I am one of those people who always give advice—solicited or not. And now at law school, I actually found a position where I am paid to advise people about everything ranging from studying for finals to handling long distance relationships. The most ironic part of my position has become the fact that the advice that I give the most is the thing that I do not follow. I am a pro at telling people not to stress about finding a job (it will be ok, everyone finds something, things always works out), but I never do it myself.
I am currently starting the process of applying for judicial clerkships for after graduation. Partly because I know it would be a great experience, partly because I am a masochist. Writing cover letters, trying to stand out amongst thousands of applicants who are probably exactly like me, figuring out where to apply--it brings back bad flashbacks of the Fall Recruitment process that I sort of participated in last year.
At first I was a little overwhelmed. I thought I started too late, I thought I didn’t have enough time, I thought my GPA was good but not amazing, I thought about how I should have done a judicial externship after my first year, I thought about how much I hate writing cover letters… I just thought too much about everything.

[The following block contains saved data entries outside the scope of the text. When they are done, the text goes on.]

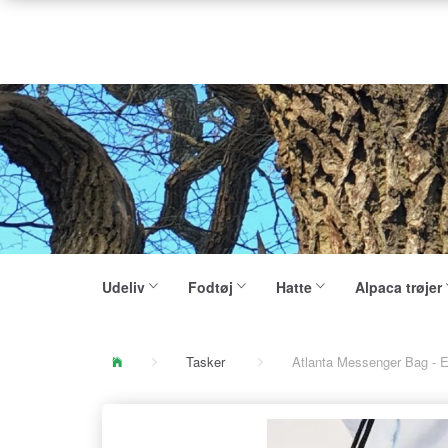
Udeliv
Fodtøj
Hatte
Alpaca trøjer
Tasker
Atlanta Messenger Bag - 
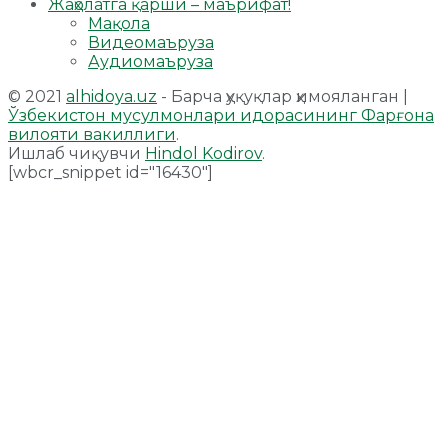
Жаҳолатга қарши – маърифат!
Мақола
Видеомаъруза
Аудиомаъруза
© 2021
alhidoya.uz
- Барча ҳуқуқлар ҳимояланган |
Ўзбекистон мусулмонлари идорасининг Фарғона
вилояти вакиллиги
.
Ишлаб чиқувчи
Hindol Kodirov
.
[wbcr_snippet id="16430"]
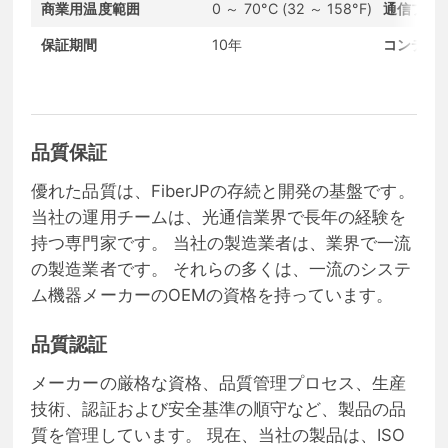
商業用温度範囲
0 ～ 70°C (32 ～ 158°F)
通信プロ
保証期間
10年
コンディ
品質保証
優れた品質は、FiberJPの存続と開発の基盤です。
当社の運用チームは、光通信業界で長年の経験を
持つ専門家です。 当社の製造業者は、業界で一流
の製造業者です。 それらの多くは、一流のシステ
ム機器メーカーのOEMの資格を持っています。
品質認証
メーカーの厳格な資格、品質管理プロセス、生産
技術、認証および安全基準の順守など、製品の品
質を管理しています。 現在、当社の製品は、ISO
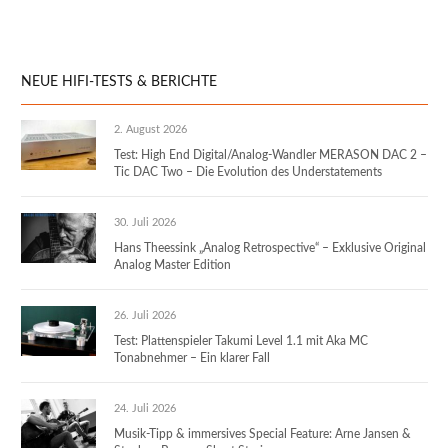
NEUE HIFI-TESTS & BERICHTE
2. August 2026
Test: High End Digital/Analog-Wandler MERASON DAC 2 –
Tic DAC Two – Die Evolution des Understatements
30. Juli 2026
Hans Theessink „Analog Retrospective“ – Exklusive Original
Analog Master Edition
26. Juli 2026
Test: Plattenspieler Takumi Level 1.1 mit Aka MC
Tonabnehmer – Ein klarer Fall
24. Juli 2026
Musik-Tipp & immersives Special Feature: Arne Jansen &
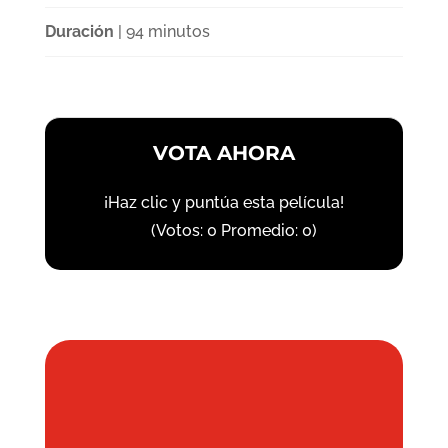
Duración
| 94 minutos
VOTA AHORA
¡Haz clic y puntúa esta película!
(Votos:
0
Promedio:
0
)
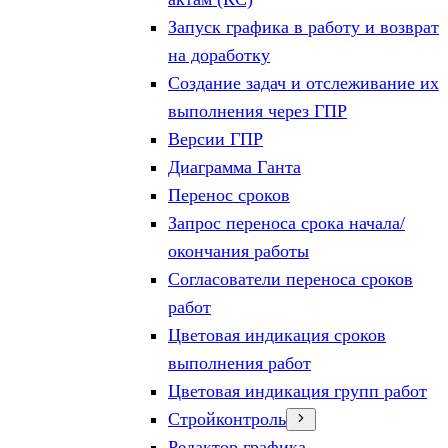
Запуск графика в работу и возврат
на доработку
Создание задач и отслеживание их
выполнения через ГПР
Версии ГПР
Диаграмма Ганта
Перенос сроков
Запрос переноса срока начала/
окончания работы
Согласователи переноса сроков
работ
Цветовая индикация сроков
выполнения работ
Цветовая индикация групп работ
Стройконтроль
Редактор графика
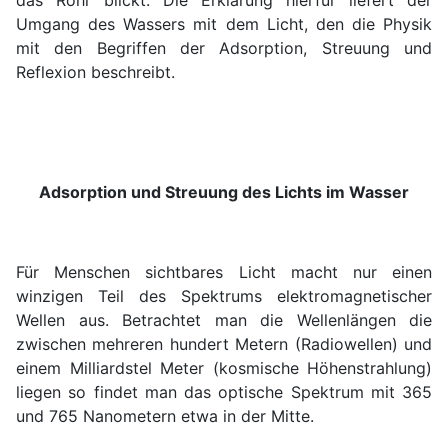
das Rohr blickt. Die Erklärung hierfür liefert der
Umgang des Wassers mit dem Licht, den die Physik
mit den Begriffen der Adsorption, Streuung und
Reflexion beschreibt.
Adsorption und Streuung des Lichts im Wasser
Für Menschen sichtbares Licht macht nur einen
winzigen Teil des Spektrums elektromagnetischer
Wellen aus. Betrachtet man die Wellenlängen die
zwischen mehreren hundert Metern (Radiowellen) und
einem Milliardstel Meter (kosmische Höhenstrahlung)
liegen so findet man das optische Spektrum mit 365
und 765 Nanometern etwa in der Mitte.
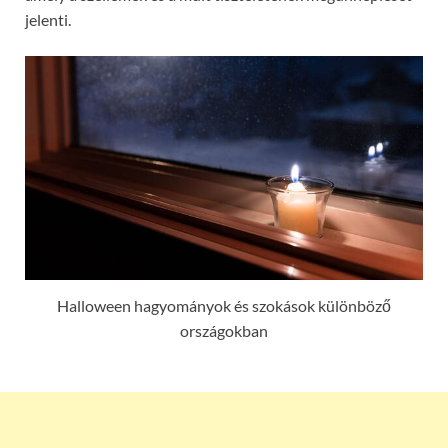
jelenti.
Halloween hagyományok és szokások különböző
országokban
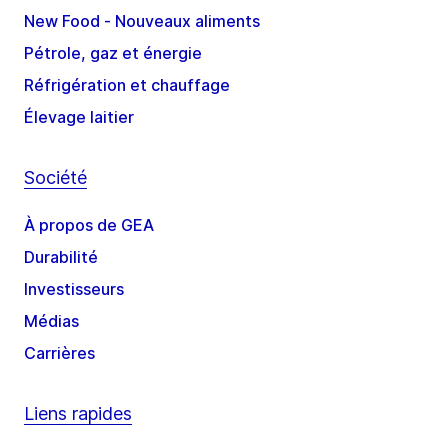
New Food - Nouveaux aliments
Pétrole, gaz et énergie
Réfrigération et chauffage
Élevage laitier
Société
À propos de GEA
Durabilité
Investisseurs
Médias
Carrières
Liens rapides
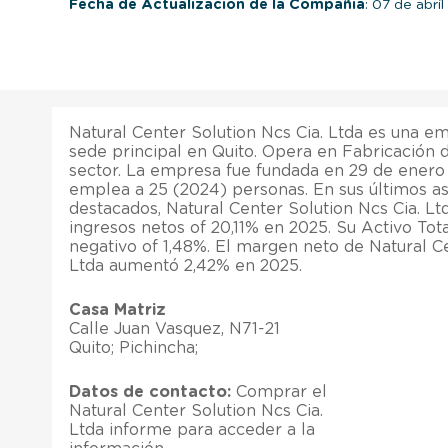
Fecha de Actualización de la Compañía
: 07 de abri
Natural Center Solution Ncs Cia. Ltda es una e
sede principal en Quito. Opera en Fabricación 
sector. La empresa fue fundada en 29 de ener
emplea a 25 (2024) personas. En sus últimos as
destacados, Natural Center Solution Ncs Cia. L
ingresos netos of 20,11% en 2025. Su Activo Tot
negativo of 1,48%. El margen neto de Natural Ce
Ltda aumentó 2,42% en 2025.
Casa Matriz
Calle Juan Vasquez, N71-21
Quito; Pichincha;
Datos de contacto:
Comprar el
Natural Center Solution Ncs Cia.
Ltda informe para acceder a la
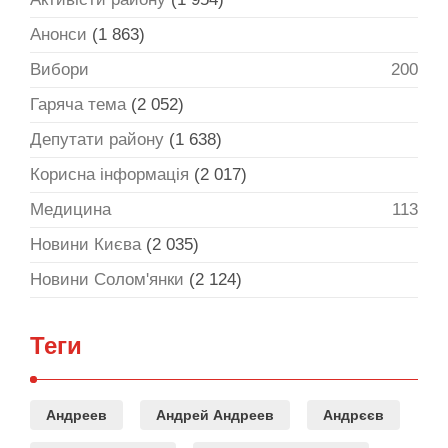
Анонси
(1 863)
Вибори
200
Гаряча тема
(2 052)
Депутати району
(1 638)
Корисна інформація
(2 017)
Медицина
113
Новини Києва
(2 035)
Новини Солом'янки
(2 124)
Теги
Андреев
Андрей Андреев
Андрєєв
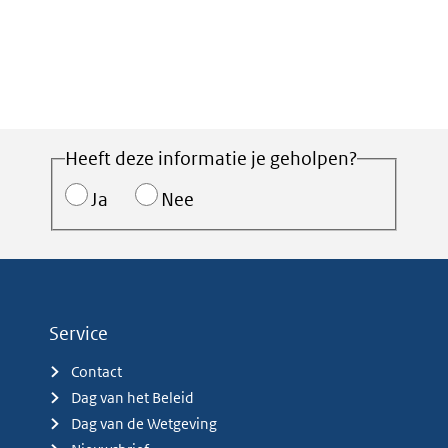
Heeft deze informatie je geholpen?
Ja
Nee
Service
Contact
Dag van het Beleid
Dag van de Wetgeving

Now that I have all my references lined up and talked to the clerkship counselor at my school, everything seems more manageable and I feel a lot better. Who knows if I will land my dream clerkship, or any. But seeing as how I’ve fared pretty decently in the continuous applications cycles that I have participated in for, what seems like the last decade of my life, I am telling myself: Don’t stress. It will be ok. Everyone finds something. Things always works out.I might be reciting this a lot soon.